Task directions:
Retype the listing below character for character, from its first line through the line containing "v(-139.24, -10.73) *", both ends included.
--- Start of Provided material ---
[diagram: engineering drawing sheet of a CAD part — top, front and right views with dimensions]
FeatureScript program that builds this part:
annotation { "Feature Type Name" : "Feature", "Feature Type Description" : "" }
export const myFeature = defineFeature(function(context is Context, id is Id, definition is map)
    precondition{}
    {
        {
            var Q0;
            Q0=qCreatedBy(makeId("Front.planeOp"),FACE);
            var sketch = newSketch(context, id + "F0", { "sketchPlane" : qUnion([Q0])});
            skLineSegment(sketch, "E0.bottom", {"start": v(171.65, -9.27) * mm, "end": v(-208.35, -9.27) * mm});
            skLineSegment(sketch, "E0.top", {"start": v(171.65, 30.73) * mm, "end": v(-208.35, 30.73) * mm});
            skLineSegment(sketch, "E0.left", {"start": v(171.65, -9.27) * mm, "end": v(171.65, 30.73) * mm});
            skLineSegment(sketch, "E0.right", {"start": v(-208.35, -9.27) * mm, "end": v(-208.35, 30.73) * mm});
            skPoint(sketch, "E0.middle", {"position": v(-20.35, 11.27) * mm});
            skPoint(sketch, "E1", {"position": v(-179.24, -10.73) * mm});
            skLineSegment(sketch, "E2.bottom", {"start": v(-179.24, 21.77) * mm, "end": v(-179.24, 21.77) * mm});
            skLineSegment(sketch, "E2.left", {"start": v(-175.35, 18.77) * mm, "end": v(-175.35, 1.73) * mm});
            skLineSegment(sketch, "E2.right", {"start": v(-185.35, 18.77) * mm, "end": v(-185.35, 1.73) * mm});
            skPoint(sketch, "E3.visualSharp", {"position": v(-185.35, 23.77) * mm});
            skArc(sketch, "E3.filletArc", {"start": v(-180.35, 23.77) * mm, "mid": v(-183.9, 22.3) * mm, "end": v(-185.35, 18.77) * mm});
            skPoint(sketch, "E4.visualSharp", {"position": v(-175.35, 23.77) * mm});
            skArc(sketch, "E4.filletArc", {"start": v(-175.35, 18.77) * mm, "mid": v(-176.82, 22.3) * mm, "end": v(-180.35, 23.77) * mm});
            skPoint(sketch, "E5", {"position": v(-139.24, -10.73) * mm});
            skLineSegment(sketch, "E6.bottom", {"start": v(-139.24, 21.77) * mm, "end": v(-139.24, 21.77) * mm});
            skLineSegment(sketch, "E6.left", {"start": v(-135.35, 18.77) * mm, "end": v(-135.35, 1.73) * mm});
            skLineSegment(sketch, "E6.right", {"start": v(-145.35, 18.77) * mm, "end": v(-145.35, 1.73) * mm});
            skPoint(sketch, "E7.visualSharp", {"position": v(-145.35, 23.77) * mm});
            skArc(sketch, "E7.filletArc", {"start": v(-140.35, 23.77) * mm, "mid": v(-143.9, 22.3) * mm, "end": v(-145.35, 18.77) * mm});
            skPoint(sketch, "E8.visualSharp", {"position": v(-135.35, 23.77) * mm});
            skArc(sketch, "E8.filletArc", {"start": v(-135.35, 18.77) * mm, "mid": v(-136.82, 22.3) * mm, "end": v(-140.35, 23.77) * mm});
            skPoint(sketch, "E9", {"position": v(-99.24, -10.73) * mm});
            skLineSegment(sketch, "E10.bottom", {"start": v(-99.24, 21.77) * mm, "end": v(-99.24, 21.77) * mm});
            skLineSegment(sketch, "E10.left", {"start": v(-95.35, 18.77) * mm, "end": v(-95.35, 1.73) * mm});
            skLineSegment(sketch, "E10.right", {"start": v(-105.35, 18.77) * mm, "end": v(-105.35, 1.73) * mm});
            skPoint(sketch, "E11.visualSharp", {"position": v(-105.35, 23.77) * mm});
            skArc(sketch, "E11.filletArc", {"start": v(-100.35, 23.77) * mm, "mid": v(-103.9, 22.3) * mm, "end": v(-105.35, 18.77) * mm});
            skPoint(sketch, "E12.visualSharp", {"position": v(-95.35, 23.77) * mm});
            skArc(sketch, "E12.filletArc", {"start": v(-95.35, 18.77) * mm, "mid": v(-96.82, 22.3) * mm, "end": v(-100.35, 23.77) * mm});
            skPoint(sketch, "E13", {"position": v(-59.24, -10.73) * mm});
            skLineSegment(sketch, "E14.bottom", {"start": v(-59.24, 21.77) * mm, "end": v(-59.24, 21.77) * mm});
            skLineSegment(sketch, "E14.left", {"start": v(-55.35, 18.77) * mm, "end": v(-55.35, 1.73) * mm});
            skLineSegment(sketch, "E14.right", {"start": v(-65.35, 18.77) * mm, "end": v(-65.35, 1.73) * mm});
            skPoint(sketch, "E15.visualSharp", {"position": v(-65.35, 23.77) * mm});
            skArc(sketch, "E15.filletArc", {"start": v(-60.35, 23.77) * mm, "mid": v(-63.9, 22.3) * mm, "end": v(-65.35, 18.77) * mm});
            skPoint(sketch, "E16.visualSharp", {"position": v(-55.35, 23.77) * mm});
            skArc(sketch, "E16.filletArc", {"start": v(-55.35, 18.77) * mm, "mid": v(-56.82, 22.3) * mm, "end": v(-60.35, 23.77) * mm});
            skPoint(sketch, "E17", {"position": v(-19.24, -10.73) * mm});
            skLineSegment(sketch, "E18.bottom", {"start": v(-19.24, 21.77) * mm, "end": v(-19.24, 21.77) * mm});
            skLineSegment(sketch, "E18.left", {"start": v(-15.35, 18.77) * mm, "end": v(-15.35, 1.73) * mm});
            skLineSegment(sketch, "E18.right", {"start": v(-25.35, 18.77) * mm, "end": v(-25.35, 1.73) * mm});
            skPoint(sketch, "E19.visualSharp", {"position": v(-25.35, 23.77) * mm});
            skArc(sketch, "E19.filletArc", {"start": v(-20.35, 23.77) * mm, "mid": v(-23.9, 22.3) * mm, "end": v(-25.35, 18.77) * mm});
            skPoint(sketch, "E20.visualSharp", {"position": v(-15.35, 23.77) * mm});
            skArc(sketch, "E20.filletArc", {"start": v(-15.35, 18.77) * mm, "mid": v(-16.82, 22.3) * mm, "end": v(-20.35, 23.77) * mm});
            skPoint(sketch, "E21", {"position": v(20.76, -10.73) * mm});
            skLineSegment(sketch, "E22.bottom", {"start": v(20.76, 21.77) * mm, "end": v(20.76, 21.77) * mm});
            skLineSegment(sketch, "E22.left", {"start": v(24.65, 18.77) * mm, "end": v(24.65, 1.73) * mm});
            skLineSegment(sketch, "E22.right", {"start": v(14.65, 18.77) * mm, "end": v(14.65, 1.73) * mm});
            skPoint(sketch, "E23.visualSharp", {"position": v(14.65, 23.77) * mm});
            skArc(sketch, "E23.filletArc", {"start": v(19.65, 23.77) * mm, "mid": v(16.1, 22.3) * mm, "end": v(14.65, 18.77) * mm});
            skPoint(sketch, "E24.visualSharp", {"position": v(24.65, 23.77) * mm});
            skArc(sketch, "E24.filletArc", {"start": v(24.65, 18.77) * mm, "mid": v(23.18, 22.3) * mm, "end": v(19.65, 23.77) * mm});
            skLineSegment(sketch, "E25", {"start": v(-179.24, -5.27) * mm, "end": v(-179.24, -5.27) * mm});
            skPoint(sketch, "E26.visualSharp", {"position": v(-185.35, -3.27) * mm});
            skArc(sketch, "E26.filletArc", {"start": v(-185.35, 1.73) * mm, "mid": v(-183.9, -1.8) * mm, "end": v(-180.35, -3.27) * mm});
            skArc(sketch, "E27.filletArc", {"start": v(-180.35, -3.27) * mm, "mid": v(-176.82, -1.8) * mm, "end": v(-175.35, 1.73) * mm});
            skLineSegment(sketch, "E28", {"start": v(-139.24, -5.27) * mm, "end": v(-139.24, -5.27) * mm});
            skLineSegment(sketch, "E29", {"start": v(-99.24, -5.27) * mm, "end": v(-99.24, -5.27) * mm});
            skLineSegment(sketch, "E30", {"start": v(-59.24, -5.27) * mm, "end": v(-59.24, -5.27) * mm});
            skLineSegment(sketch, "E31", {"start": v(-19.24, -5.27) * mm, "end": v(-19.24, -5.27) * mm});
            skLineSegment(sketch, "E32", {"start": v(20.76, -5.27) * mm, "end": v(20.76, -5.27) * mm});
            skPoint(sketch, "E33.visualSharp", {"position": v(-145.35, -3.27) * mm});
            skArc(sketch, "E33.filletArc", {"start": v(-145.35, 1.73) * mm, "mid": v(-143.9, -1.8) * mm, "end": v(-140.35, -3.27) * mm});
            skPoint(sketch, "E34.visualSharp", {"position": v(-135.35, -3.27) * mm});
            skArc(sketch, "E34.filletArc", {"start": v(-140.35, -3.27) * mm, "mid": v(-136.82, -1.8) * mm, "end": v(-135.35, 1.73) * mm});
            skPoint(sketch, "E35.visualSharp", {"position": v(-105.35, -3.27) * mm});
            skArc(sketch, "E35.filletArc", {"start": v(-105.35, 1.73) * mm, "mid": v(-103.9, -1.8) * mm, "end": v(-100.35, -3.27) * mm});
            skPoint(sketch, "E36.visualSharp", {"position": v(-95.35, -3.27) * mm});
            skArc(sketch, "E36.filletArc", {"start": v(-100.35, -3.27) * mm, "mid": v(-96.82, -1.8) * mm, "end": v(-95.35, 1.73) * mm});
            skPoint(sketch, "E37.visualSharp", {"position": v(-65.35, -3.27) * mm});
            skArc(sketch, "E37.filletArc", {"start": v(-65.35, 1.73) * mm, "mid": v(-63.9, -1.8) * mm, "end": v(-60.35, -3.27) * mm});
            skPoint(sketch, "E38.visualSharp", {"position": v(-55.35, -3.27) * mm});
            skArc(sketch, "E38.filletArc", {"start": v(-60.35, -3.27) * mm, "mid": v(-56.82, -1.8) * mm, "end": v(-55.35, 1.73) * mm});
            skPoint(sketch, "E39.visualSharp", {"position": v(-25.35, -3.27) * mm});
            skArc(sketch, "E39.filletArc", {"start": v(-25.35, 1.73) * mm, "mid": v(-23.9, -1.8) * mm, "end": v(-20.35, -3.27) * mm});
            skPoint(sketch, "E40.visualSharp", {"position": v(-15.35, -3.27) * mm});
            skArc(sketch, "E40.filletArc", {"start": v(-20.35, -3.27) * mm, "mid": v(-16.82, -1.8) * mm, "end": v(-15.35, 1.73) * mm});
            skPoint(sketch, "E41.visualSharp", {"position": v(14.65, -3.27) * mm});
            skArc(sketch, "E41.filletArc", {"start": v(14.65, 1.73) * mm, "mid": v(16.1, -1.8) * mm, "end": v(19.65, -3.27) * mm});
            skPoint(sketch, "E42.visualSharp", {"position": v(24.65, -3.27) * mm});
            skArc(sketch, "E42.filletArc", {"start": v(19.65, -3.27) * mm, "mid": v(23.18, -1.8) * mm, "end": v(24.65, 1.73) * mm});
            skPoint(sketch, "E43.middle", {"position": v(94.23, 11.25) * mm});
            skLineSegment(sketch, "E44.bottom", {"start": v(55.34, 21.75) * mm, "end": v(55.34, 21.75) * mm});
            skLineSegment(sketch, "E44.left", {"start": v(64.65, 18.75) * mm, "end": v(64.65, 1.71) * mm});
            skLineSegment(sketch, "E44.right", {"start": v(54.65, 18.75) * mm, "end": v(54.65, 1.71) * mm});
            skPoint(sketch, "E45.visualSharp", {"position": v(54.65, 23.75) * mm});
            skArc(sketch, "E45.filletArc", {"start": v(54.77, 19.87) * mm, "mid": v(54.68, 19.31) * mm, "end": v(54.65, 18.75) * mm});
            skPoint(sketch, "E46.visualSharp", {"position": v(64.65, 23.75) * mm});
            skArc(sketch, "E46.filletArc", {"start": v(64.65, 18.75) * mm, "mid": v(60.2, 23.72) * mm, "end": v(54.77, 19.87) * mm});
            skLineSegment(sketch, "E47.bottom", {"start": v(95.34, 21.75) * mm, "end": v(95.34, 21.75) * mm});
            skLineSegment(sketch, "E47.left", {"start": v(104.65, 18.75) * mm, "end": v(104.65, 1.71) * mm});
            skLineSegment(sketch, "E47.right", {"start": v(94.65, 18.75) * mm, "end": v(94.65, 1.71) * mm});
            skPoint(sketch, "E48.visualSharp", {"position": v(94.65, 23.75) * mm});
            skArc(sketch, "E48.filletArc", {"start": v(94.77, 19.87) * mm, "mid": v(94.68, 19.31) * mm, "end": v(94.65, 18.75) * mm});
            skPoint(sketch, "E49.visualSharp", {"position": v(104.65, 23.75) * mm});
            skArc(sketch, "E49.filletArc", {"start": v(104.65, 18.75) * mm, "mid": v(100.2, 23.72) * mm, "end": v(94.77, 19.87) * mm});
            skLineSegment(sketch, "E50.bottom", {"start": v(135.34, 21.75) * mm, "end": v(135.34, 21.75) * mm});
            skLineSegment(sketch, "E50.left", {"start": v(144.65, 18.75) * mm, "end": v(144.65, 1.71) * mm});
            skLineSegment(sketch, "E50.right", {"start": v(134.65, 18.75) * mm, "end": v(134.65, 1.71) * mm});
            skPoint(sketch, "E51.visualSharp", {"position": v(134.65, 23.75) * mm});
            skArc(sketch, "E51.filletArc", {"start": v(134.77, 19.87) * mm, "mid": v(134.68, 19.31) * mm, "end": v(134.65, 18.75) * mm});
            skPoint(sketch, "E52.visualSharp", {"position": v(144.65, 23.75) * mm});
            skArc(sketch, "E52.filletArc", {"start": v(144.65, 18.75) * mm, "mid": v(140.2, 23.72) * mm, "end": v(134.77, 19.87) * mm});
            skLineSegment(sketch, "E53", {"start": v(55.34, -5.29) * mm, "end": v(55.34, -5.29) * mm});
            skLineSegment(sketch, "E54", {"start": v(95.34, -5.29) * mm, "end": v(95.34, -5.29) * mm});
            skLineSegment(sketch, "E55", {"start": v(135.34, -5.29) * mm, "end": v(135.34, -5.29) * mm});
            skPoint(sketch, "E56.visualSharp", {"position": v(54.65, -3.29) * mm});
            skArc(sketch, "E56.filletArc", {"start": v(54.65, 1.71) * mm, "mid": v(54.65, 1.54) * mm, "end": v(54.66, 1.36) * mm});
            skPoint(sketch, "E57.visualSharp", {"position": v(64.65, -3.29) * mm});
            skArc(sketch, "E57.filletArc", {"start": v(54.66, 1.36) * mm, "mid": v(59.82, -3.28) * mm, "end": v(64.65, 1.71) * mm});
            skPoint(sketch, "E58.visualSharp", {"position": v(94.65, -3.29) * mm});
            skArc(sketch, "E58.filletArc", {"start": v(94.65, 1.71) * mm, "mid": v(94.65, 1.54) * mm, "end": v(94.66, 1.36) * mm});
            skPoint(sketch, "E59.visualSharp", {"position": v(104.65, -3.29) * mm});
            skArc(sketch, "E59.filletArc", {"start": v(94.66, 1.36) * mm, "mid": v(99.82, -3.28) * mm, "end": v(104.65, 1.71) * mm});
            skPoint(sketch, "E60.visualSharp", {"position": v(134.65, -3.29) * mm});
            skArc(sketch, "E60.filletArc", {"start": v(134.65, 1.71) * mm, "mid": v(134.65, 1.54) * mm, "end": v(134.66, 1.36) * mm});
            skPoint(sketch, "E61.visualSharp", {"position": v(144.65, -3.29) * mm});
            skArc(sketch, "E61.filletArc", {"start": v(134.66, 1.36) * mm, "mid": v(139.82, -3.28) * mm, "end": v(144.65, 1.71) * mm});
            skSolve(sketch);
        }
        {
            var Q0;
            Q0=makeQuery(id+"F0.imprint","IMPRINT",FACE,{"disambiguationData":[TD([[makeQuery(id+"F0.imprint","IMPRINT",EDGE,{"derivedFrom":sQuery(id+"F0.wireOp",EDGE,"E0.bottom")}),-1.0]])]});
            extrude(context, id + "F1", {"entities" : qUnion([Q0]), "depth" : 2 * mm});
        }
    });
--- End of Provided material ---
Reply:
[diagram: engineering drawing sheet of a CAD part — top, front and right views with dimensions]
FeatureScript program that builds this part:
annotation { "Feature Type Name" : "Feature", "Feature Type Description" : "" }
export const myFeature = defineFeature(function(context is Context, id is Id, definition is map)
    precondition{}
    {
        {
            var Q0;
            Q0=qCreatedBy(makeId("Front.planeOp"),FACE);
            var sketch = newSketch(context, id + "F0", { "sketchPlane" : qUnion([Q0])});
            skLineSegment(sketch, "E0.bottom", {"start": v(171.65, -9.27) * mm, "end": v(-208.35, -9.27) * mm});
            skLineSegment(sketch, "E0.top", {"start": v(171.65, 30.73) * mm, "end": v(-208.35, 30.73) * mm});
            skLineSegment(sketch, "E0.left", {"start": v(171.65, -9.27) * mm, "end": v(171.65, 30.73) * mm});
            skLineSegment(sketch, "E0.right", {"start": v(-208.35, -9.27) * mm, "end": v(-208.35, 30.73) * mm});
            skPoint(sketch, "E0.middle", {"position": v(-20.35, 11.27) * mm});
            skPoint(sketch, "E1", {"position": v(-179.24, -10.73) * mm});
            skLineSegment(sketch, "E2.bottom", {"start": v(-179.24, 21.77) * mm, "end": v(-179.24, 21.77) * mm});
            skLineSegment(sketch, "E2.left", {"start": v(-175.35, 18.77) * mm, "end": v(-175.35, 1.73) * mm});
            skLineSegment(sketch, "E2.right", {"start": v(-185.35, 18.77) * mm, "end": v(-185.35, 1.73) * mm});
            skPoint(sketch, "E3.visualSharp", {"position": v(-185.35, 23.77) * mm});
            skArc(sketch, "E3.filletArc", {"start": v(-180.35, 23.77) * mm, "mid": v(-183.9, 22.3) * mm, "end": v(-185.35, 18.77) * mm});
            skPoint(sketch, "E4.visualSharp", {"position": v(-175.35, 23.77) * mm});
            skArc(sketch, "E4.filletArc", {"start": v(-175.35, 18.77) * mm, "mid": v(-176.82, 22.3) * mm, "end": v(-180.35, 23.77) * mm});
            skPoint(sketch, "E5", {"position": v(-139.24, -10.73) * mm});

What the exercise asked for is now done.